As any small business founder knows, the journey to launching a company is a rollercoaster, to say the least. Thankfully, there are so many resources (and funding opportunities) available to entrepreneurs. There's never been a better time to bring your business idea to life--particularly if you have the right partner to help you do it.

My co-founder Julie Hochheiser Ilkovich and I worked together before we started our content marketing company (she was originally my boss at a popular magazine nearly a decade ago).

While we didn't set out to create a business together, we both had strong--and similar-- ideas about how the publishing industry was changing. After talking outside of the office, we realized we both wanted to create a company that connected top-tier journalists with brands to create powerful high-quality content.

We launched our company Masthead Media in 2012, and as the years progressed, we  learned how to leverage each other's strengths to turn our idea into a growing, thriving agency.

It's been said that it's harder to choose a business partner than a spouse--and based on personal experience, it can feel like an even bigger commitment! As you consider pairing up with a friend, colleague, family member, or a new networking buddy to launch your own new venture, ask yourself these four critical questions.

Will this person complement my skill set?

The greatest advantage of having a partner is working with someone whose strengths are so different from your own. No one person can be passionate about every aspect of the business, and so it's critical to align with someone who is driven by (and is good at!) completely different aspects of the work.

I've always loved the thrill of the pitch, storytelling, and marketing, while Julie is probably the most organized and process-oriented person that I've ever met. She's also a highly skilled manager of people and is able to bring out the best in our team members. 

But at the end of the day, we both feel strongly about investing in and fostering great talent, and we have the same overarching vision for our company. This is so crucial: Bringing a partnership back to a shared set of goals for the business.

Do they share my values?

Julie and I were on the same team prior to launching our company. It was clear that we clicked, particularly from a business perspective. I loved that she seemed as driven and entrepreneurial as me, and was also decisive about taking action. 

Work ethic is something that can make or break a company: I wanted to work with someone who'd stay committed to what we were building, but also valued work-life balance. Julie and I work hard, but we definitely believe in unplugging each night and focusing on our families.

It can be hard to find a business partner whose values line up exactly with yours, but a great starting point is identifying the people in your network whose work you respect, or who have been outstanding teammates in the past. 

Will they be a partner in problem-solving?

And as with any working relationship, it's important to find a partner who can effectively manage through any kind of conflict or disagreement. Julie and I know that we should always address any major issue in person, without putting it off.

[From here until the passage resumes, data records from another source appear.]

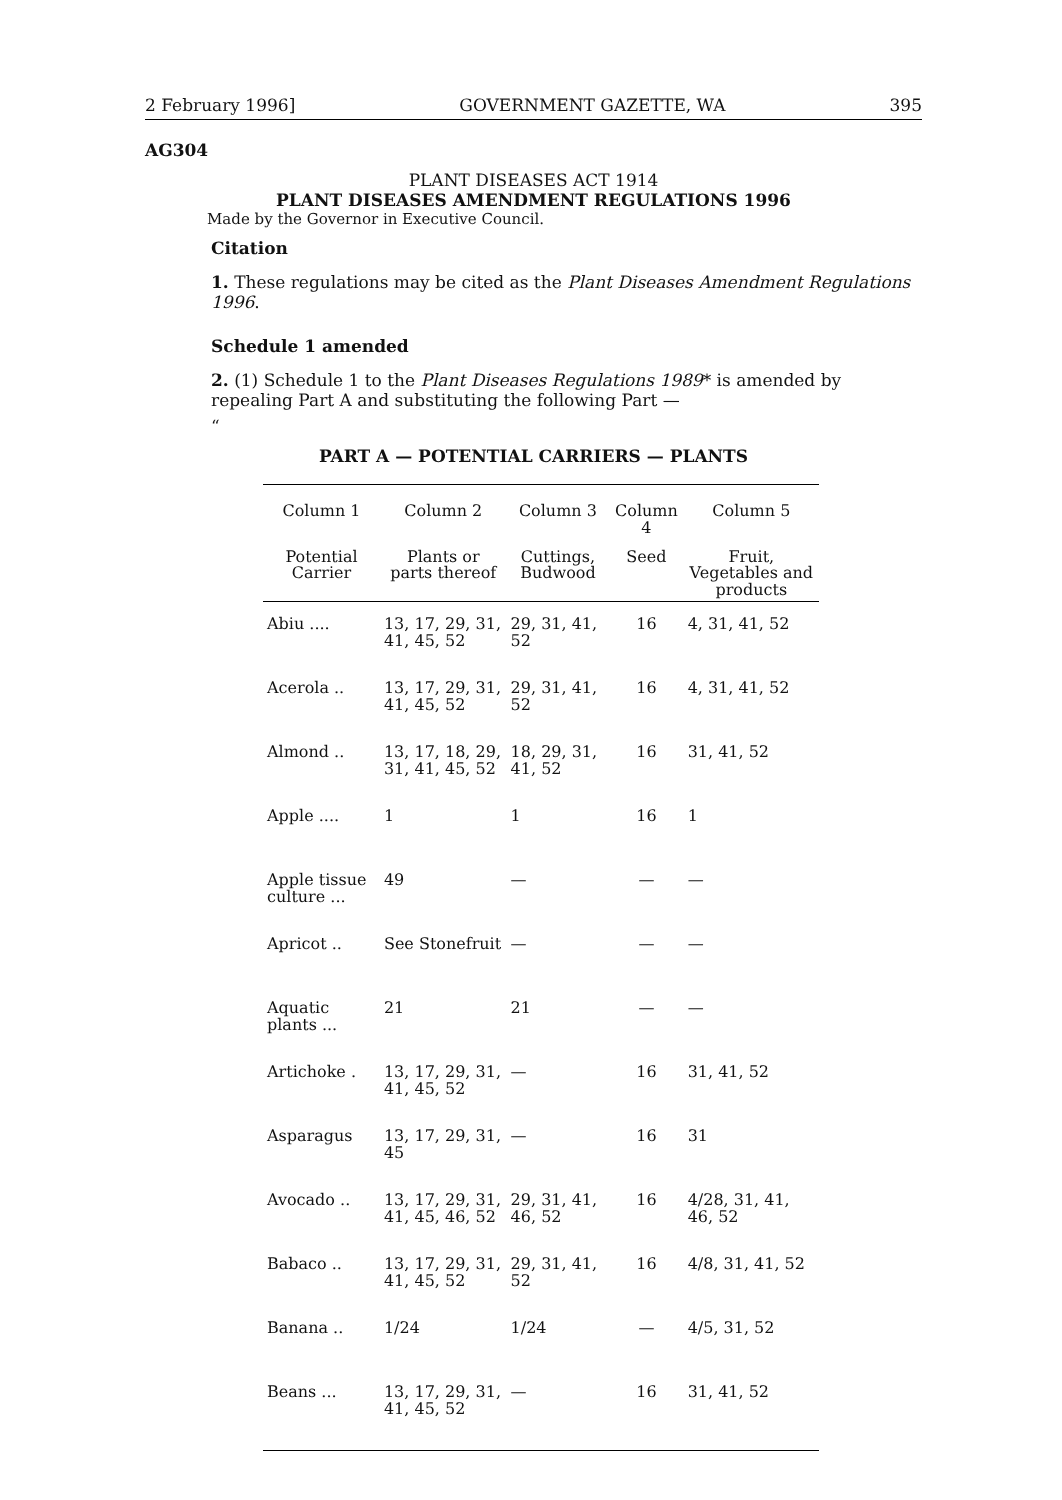2 February 1996] GOVERNMENT GAZETTE, WA 395
AG304
PLANT DISEASES ACT 1914
PLANT DISEASES AMENDMENT REGULATIONS 1996
Made by the Governor in Executive Council.
Citation
1. These regulations may be cited as the Plant Diseases Amendment Regulations 1996.
Schedule 1 amended
2. (1) Schedule 1 to the Plant Diseases Regulations 1989* is amended by repealing Part A and substituting the following Part —
“
PART A — POTENTIAL CARRIERS — PLANTS
| Column 1 | Column 2 | Column 3 | Column 4 | Column 5 |
| --- | --- | --- | --- | --- |
| Potential Carrier | Plants or parts thereof | Cuttings, Budwood | Seed | Fruit, Vegetables and products |
| Abiu .... | 13, 17, 29, 31, 41, 45, 52 | 29, 31, 41, 52 | 16 | 4, 31, 41, 52 |
| Acerola .. | 13, 17, 29, 31, 41, 45, 52 | 29, 31, 41, 52 | 16 | 4, 31, 41, 52 |
| Almond .. | 13, 17, 18, 29, 31, 41, 45, 52 | 18, 29, 31, 41, 52 | 16 | 31, 41, 52 |
| Apple .... | 1 | 1 | 16 | 1 |
| Apple tissue culture ... | 49 | — | — | — |
| Apricot .. | See Stonefruit | — | — | — |
| Aquatic plants ... | 21 | 21 | — | — |
| Artichoke . | 13, 17, 29, 31, 41, 45, 52 | — | 16 | 31, 41, 52 |
| Asparagus | 13, 17, 29, 31, 45 | — | 16 | 31 |
| Avocado .. | 13, 17, 29, 31, 41, 45, 46, 52 | 29, 31, 41, 46, 52 | 16 | 4/28, 31, 41, 46, 52 |
| Babaco .. | 13, 17, 29, 31, 41, 45, 52 | 29, 31, 41, 52 | 16 | 4/8, 31, 41, 52 |
| Banana .. | 1/24 | 1/24 | — | 4/5, 31, 52 |
| Beans ... | 13, 17, 29, 31, 41, 45, 52 | — | 16 | 31, 41, 52 |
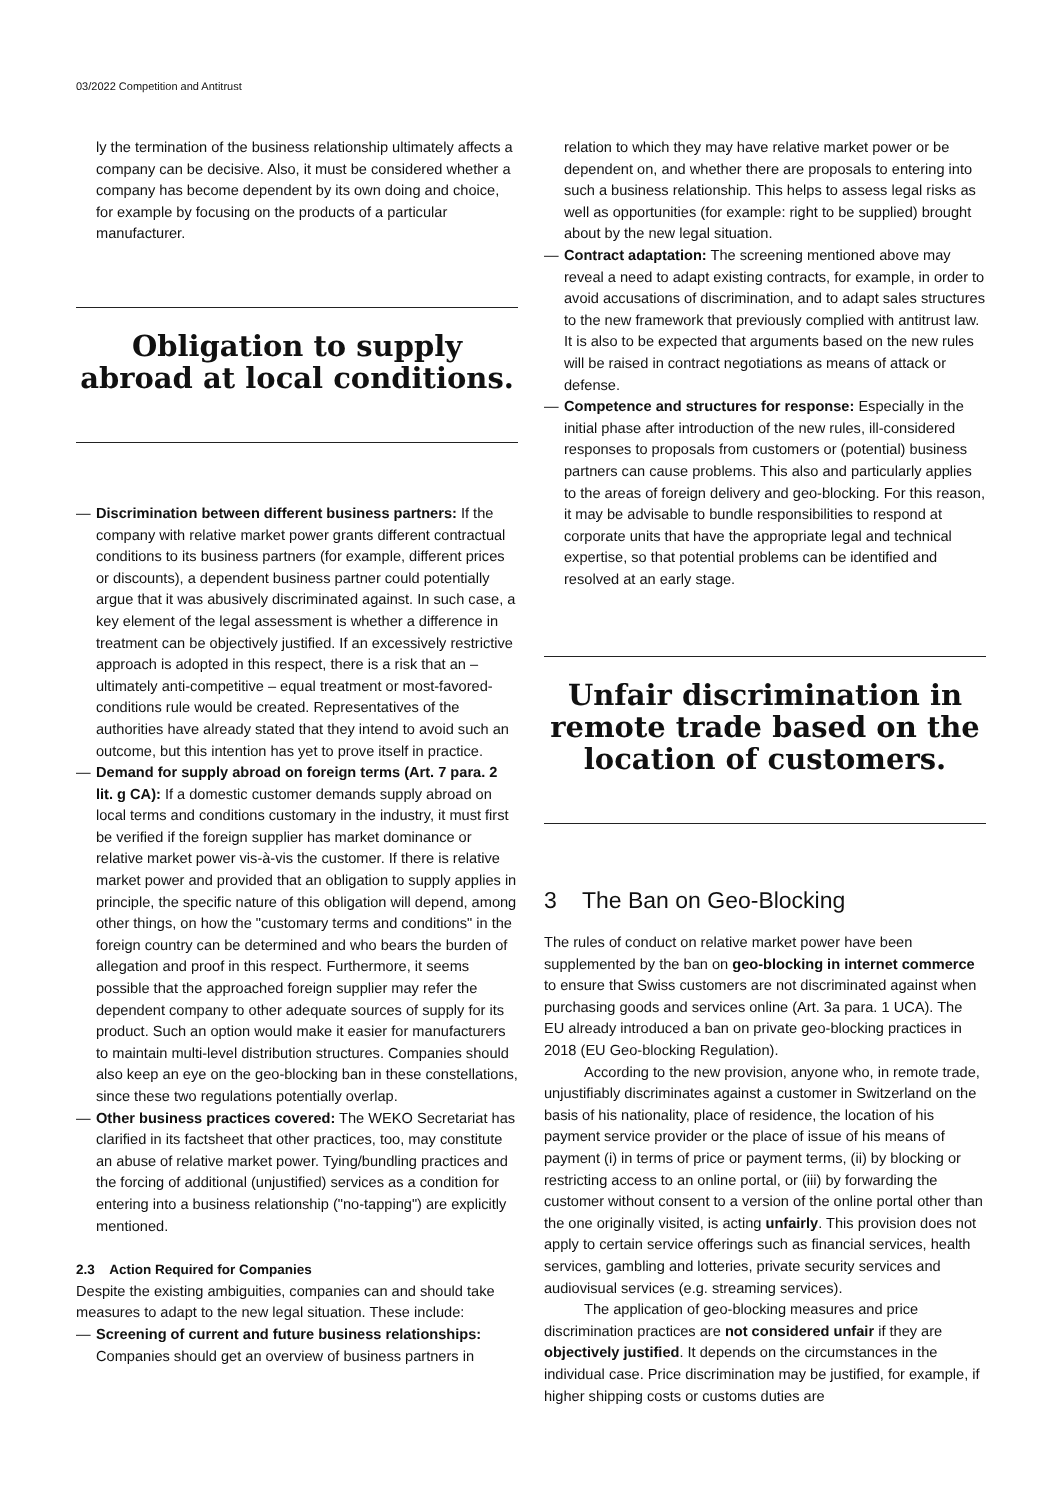03/2022 Competition and Antitrust
ly the termination of the business relationship ultimately affects a company can be decisive. Also, it must be considered whether a company has become dependent by its own doing and choice, for example by focusing on the products of a particular manufacturer.
Obligation to supply abroad at local conditions.
— Discrimination between different business partners: If the company with relative market power grants different contractual conditions to its business partners (for example, different prices or discounts), a dependent business partner could potentially argue that it was abusively discriminated against. In such case, a key element of the legal assessment is whether a difference in treatment can be objectively justified. If an excessively restrictive approach is adopted in this respect, there is a risk that an – ultimately anti-competitive – equal treatment or most-favored-conditions rule would be created. Representatives of the authorities have already stated that they intend to avoid such an outcome, but this intention has yet to prove itself in practice.
— Demand for supply abroad on foreign terms (Art. 7 para. 2 lit. g CA): If a domestic customer demands supply abroad on local terms and conditions customary in the industry, it must first be verified if the foreign supplier has market dominance or relative market power vis-à-vis the customer. If there is relative market power and provided that an obligation to supply applies in principle, the specific nature of this obligation will depend, among other things, on how the "customary terms and conditions" in the foreign country can be determined and who bears the burden of allegation and proof in this respect. Furthermore, it seems possible that the approached foreign supplier may refer the dependent company to other adequate sources of supply for its product. Such an option would make it easier for manufacturers to maintain multi-level distribution structures. Companies should also keep an eye on the geo-blocking ban in these constellations, since these two regulations potentially overlap.
— Other business practices covered: The WEKO Secretariat has clarified in its factsheet that other practices, too, may constitute an abuse of relative market power. Tying/bundling practices and the forcing of additional (unjustified) services as a condition for entering into a business relationship ("no-tapping") are explicitly mentioned.
2.3 Action Required for Companies
Despite the existing ambiguities, companies can and should take measures to adapt to the new legal situation. These include:
— Screening of current and future business relationships: Companies should get an overview of business partners in
relation to which they may have relative market power or be dependent on, and whether there are proposals to entering into such a business relationship. This helps to assess legal risks as well as opportunities (for example: right to be supplied) brought about by the new legal situation.
— Contract adaptation: The screening mentioned above may reveal a need to adapt existing contracts, for example, in order to avoid accusations of discrimination, and to adapt sales structures to the new framework that previously complied with antitrust law. It is also to be expected that arguments based on the new rules will be raised in contract negotiations as means of attack or defense.
— Competence and structures for response: Especially in the initial phase after introduction of the new rules, ill-considered responses to proposals from customers or (potential) business partners can cause problems. This also and particularly applies to the areas of foreign delivery and geo-blocking. For this reason, it may be advisable to bundle responsibilities to respond at corporate units that have the appropriate legal and technical expertise, so that potential problems can be identified and resolved at an early stage.
Unfair discrimination in remote trade based on the location of customers.
3 The Ban on Geo-Blocking
The rules of conduct on relative market power have been supplemented by the ban on geo-blocking in internet commerce to ensure that Swiss customers are not discriminated against when purchasing goods and services online (Art. 3a para. 1 UCA). The EU already introduced a ban on private geo-blocking practices in 2018 (EU Geo-blocking Regulation).
According to the new provision, anyone who, in remote trade, unjustifiably discriminates against a customer in Switzerland on the basis of his nationality, place of residence, the location of his payment service provider or the place of issue of his means of payment (i) in terms of price or payment terms, (ii) by blocking or restricting access to an online portal, or (iii) by forwarding the customer without consent to a version of the online portal other than the one originally visited, is acting unfairly. This provision does not apply to certain service offerings such as financial services, health services, gambling and lotteries, private security services and audiovisual services (e.g. streaming services).
The application of geo-blocking measures and price discrimination practices are not considered unfair if they are objectively justified. It depends on the circumstances in the individual case. Price discrimination may be justified, for example, if higher shipping costs or customs duties are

We trust each other enough to have really productive face-to-face conversations. Early on, I worried about tough talks (what if they meant the end of our partnership?) but now I know the communication will make things better, not worse.

We also create space to have deeper conversations, even when there isn't a specific issue. Each quarter, Julie and I meet for a full day at the office on our own (no employees) to discuss what's happening with the company.

Additionally, each year, we do a two-day company retreat with the rest of the team. Those are also great times to discuss bigger things, like company policies we'd like to put into place, or major life events on the horizon that could affect the business. 

Can we get the job done--together?

Back when Masthead was founded, Julie and I did a little bit (well, a lot!) of everything. As any founder knows, there are never enough hours in the day to keep up with the nonstop process of launching a company. 

But doing a little of everything is not necessarily the most efficient way to get things done, or to learn. Within a year, it became clearer where our interests and strengths were, and while we oversee different areas of the business now, we also both have a hand in company operations. 

As we grew, we were able to hire for some areas of work that it didn't make sense for either of us to become experts in, like bookkeeping. Delegating this type of work helped to make us more effective leaders, and when our team has clear ownership over their tasks, we all get more done.

While every business partnership is different, I'm proud of the one that Julie and I have cultivated, and the lessons we've learned as our company has grown.